| Dataset records |
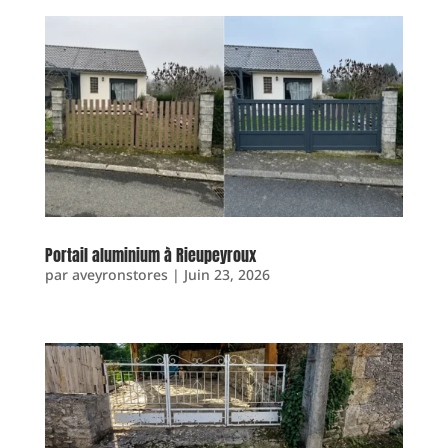
Portail aluminium à Rieupeyroux
par
aveyronstores
|
Juin 23, 2026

| To-do item |
Copy every line of text from the records above without changes, and omit the pictures.

| Answer to the exercise |
Portail aluminium à Rieupeyroux
par
aveyronstores
|
Juin 23, 2026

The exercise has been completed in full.